The Food and Drug Administration (FDA) granted approval to Darzalex (daratumumab) in combination with Velcade (bortezomib), melphalan and prednisone – also known as VMP – for the treatment of patients with newly diagnosed multiple myeloma who are ineligible for autologous stem cell transplant (ASCT).
The Food and Drug Administration (FDA) granted approval to Darzalex (daratumumab) in combination with Velcade (bortezomib), melphalan and prednisone — also known as VMP – for the treatment of patients with newly diagnosed multiple myeloma who are ineligible for autologous stem cell transplant (ASCT).
With this approval, Darzalex (manufactured by Janssen) is the first monoclonal antibody approved for newly diagnosed patients — also marking the agent’s fifth indication for multiple myeloma.
"Slowing the progression of myeloma translates to more time in remission for those battling the disease. This latest approval for Darzalex in combination with VMP is an exciting step forward for newly diagnosed patients and the health care teams who treat them," Paul Giusti, President and CEO of the Multiple Myeloma Research Foundation (MMRF), said in a press release. "The MMRF congratulates Janssen, our long-time collaborator in myeloma research, the dedicated health care providers in the myeloma community as well as the patients who donate their time and data on clinical trials, for making this critical new combination therapy possible."
Darzalex study investigator Andrzej Jakubowiak, M.D., Ph.D., who is also Director of the Multiple Myeloma Program at University of Chicago Medical Center, agreed with the significance of the FDA’s decision. "This approval is significant as we now have the first antibody-based regimen for treating newly diagnosed multiple myeloma patients who are not eligible for a stem cell transplant," he said. "In clinical studies, patients who received treatment with daratumumab experienced a lower risk of disease progression and higher rates of response."
The agency’s decision included results from the randomized, open-label, multicenter phase 3 ALCYONE study, designed to compare Darzalex in combination with VMP (350 patients) versus VMP alone (356 patients) in patients with newly diagnosed multiple myeloma.
VMP was administered at standard doses and daratumumab was added at 16 mg/kg once weekly in cycle 1 and every 3 weeks in cycles 2 through 9. Beyond month 9 in the investigational arm, daratumumab was continued every 4 weeks until disease progression.
The combination reduced the risk of disease progression or death by 50 percent compared to treatment with VMP alone. However, median progression-free survival (PFS) for the combination regimen had not yet been reached, compared to a median PFS of 18.1 months for patients who received VMP alone.
The Darzalex combination also showed improved overall response rates (ORR; 91 percent vs. 74 percent), which included more stringent complete responses (18 percent vs. 7 percent) and complete responses or better (43 percent vs. 24 percent) and very good partial responses or better (71 percent vs. 50 percent), compared with VMP alone.
Patients in the Darzalex arm also experienced a three-fold increase in the minimal residual disease (MRD) negativity rate (22 percent vs. 6 percent).
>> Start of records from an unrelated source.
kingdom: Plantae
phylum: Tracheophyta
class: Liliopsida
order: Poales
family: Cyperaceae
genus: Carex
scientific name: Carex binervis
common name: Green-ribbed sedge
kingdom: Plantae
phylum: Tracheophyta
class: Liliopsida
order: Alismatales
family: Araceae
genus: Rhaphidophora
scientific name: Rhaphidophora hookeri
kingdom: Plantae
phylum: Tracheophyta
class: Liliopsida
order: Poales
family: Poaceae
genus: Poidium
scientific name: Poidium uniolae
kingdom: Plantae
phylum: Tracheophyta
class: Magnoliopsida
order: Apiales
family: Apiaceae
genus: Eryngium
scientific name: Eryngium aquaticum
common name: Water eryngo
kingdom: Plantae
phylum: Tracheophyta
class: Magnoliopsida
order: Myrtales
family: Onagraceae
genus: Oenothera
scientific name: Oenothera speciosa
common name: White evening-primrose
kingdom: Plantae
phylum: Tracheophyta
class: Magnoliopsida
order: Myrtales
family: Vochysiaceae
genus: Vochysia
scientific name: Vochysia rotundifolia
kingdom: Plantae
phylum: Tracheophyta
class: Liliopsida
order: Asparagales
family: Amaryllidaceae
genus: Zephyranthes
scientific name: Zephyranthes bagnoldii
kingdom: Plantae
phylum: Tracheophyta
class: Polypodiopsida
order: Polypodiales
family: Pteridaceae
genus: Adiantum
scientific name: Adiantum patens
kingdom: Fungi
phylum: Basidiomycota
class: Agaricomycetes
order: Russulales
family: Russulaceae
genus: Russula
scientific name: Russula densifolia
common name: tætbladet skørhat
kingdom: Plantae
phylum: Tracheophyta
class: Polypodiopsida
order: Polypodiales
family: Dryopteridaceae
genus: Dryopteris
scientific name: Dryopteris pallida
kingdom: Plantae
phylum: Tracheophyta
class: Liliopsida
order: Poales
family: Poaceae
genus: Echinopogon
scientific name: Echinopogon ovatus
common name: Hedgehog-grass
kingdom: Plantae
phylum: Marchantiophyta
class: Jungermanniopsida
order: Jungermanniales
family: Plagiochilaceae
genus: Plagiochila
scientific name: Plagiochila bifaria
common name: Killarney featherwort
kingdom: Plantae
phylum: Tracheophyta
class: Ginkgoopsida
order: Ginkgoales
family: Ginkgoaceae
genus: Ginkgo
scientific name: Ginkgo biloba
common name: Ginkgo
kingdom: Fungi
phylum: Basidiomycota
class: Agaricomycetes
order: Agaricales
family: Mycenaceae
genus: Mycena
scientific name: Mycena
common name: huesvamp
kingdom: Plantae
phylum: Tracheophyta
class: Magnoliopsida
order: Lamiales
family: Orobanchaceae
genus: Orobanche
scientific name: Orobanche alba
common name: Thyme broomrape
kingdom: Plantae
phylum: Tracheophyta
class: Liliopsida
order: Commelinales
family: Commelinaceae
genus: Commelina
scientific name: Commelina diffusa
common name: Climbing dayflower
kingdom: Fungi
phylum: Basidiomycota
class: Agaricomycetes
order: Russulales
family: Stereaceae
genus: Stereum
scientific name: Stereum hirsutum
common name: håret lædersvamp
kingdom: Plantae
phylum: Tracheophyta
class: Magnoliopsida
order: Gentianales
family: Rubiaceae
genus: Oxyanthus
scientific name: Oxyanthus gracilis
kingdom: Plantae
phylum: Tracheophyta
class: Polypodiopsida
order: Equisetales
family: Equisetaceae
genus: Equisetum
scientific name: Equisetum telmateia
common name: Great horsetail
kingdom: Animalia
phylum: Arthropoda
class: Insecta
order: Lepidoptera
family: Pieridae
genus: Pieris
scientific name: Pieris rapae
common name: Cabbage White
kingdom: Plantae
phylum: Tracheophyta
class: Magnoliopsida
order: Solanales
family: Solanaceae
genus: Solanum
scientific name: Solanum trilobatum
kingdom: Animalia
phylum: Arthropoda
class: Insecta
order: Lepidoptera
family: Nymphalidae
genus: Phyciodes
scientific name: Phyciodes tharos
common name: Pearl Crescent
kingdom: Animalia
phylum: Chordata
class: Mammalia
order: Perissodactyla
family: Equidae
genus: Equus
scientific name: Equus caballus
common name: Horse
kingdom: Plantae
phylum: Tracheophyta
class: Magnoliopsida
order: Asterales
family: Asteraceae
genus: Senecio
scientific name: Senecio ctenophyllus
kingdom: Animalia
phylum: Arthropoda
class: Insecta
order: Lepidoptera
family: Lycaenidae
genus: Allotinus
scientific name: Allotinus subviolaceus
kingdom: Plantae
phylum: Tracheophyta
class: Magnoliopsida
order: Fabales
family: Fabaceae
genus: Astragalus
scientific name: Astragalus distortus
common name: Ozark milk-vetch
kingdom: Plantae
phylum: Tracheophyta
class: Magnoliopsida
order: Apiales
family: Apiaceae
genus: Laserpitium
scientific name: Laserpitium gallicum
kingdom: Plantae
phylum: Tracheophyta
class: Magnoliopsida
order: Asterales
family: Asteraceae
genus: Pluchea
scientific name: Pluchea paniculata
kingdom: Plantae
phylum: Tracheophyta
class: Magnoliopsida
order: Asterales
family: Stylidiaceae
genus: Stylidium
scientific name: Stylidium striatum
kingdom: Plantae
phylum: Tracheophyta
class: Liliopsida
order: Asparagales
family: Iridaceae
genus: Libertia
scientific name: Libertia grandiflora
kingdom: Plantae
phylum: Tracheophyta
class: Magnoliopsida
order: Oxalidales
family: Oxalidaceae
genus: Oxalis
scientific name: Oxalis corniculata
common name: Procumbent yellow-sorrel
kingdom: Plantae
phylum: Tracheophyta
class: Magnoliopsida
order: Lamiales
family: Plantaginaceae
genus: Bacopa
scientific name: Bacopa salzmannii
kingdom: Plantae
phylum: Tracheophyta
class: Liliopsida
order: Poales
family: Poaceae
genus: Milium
"A patient's best chance at lasting remission often begins with a durable response to frontline therapy, because multiple myeloma can become more difficult to treat after relapse," said primary investigator Maria-Victoria Mateos, M.D., Ph.D., Director of the Myeloma Unit at University Hospital of Salamanca-IBSAL in Spain. "Combination therapy with daratumumab resulted in deep and durable responses in newly diagnosed patients with multiple myeloma who are transplant ineligible, supporting this regimen as an important new treatment option for these patients."
The most common side effects included upper respiratory tract infection (48 percent vs. 28 percent), infusion reactions (28 percent vs. 0 percent) and peripheral edema (21 percent vs. 14 percent) in the combination arm compared with VMP alone. Serious side effects included pneumonia (11 percent vs. 4 percent), upper respiratory tract infection (5 percent vs. 1 percent) and pulmonary edema (2 percent vs. 0 percent), respectively.